[RECORDS PROVIDED — start]
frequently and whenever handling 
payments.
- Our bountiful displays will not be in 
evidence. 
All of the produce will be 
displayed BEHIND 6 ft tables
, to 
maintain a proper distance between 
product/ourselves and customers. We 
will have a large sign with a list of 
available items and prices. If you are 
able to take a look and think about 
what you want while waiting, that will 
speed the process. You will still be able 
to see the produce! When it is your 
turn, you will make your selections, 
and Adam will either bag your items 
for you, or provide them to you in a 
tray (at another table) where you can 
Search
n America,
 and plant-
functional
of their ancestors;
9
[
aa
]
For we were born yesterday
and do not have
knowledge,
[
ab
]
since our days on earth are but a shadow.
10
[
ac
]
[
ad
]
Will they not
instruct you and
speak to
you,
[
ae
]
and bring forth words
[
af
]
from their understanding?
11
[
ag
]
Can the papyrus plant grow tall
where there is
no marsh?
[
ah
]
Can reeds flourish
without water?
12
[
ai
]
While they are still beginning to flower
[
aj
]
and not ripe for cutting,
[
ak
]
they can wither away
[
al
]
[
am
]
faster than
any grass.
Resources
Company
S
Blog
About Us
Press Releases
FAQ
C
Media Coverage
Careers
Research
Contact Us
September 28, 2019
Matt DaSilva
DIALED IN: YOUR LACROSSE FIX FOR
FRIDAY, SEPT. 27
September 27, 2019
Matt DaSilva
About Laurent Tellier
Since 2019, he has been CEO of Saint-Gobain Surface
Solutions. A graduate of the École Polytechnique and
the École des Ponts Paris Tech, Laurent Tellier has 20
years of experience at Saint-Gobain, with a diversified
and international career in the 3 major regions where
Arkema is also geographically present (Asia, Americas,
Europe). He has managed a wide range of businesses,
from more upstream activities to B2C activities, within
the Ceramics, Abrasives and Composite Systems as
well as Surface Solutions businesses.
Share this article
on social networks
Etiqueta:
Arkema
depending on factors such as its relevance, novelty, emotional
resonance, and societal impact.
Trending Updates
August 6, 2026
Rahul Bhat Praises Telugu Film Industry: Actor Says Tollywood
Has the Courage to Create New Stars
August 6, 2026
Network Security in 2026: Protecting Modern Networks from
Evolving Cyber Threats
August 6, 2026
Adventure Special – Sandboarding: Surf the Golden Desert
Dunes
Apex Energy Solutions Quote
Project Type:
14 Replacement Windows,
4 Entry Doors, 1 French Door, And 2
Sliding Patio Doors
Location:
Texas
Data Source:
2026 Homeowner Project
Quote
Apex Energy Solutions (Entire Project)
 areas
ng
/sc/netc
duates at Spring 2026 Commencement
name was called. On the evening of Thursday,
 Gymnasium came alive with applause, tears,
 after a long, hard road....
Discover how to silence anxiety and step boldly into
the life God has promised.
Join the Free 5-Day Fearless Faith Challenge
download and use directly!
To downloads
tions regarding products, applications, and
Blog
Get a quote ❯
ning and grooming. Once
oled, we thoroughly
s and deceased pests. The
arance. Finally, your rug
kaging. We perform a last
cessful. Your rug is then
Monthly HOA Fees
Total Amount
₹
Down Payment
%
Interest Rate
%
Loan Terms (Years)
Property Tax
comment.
[RECORDS PROVIDED — finish]
:: WHAT TO PRODUCE ::
Output the line containing "Europe). He has" and every line after it through the final line of the records above, exactly as written and nothing else.

:: RESPONSE AREA ::
Europe). He has managed a wide range of businesses,
from more upstream activities to B2C activities, within
the Ceramics, Abrasives and Composite Systems as
well as Surface Solutions businesses.
Share this article
on social networks
Etiqueta:
Arkema
depending on factors such as its relevance, novelty, emotional
resonance, and societal impact.
Trending Updates
August 6, 2026
Rahul Bhat Praises Telugu Film Industry: Actor Says Tollywood
Has the Courage to Create New Stars
August 6, 2026
Network Security in 2026: Protecting Modern Networks from
Evolving Cyber Threats
August 6, 2026
Adventure Special – Sandboarding: Surf the Golden Desert
Dunes
Apex Energy Solutions Quote
Project Type:
14 Replacement Windows,
4 Entry Doors, 1 French Door, And 2
Sliding Patio Doors
Location:
Texas
Data Source:
2026 Homeowner Project
Quote
Apex Energy Solutions (Entire Project)
 areas
ng
/sc/netc
duates at Spring 2026 Commencement
name was called. On the evening of Thursday,
 Gymnasium came alive with applause, tears,
 after a long, hard road....
Discover how to silence anxiety and step boldly into
the life God has promised.
Join the Free 5-Day Fearless Faith Challenge
download and use directly!
To downloads
tions regarding products, applications, and
Blog
Get a quote ❯
ning and grooming. Once
oled, we thoroughly
s and deceased pests. The
arance. Finally, your rug
kaging. We perform a last
cessful. Your rug is then
Monthly HOA Fees
Total Amount
₹
Down Payment
%
Interest Rate
%
Loan Terms (Years)
Property Tax
comment.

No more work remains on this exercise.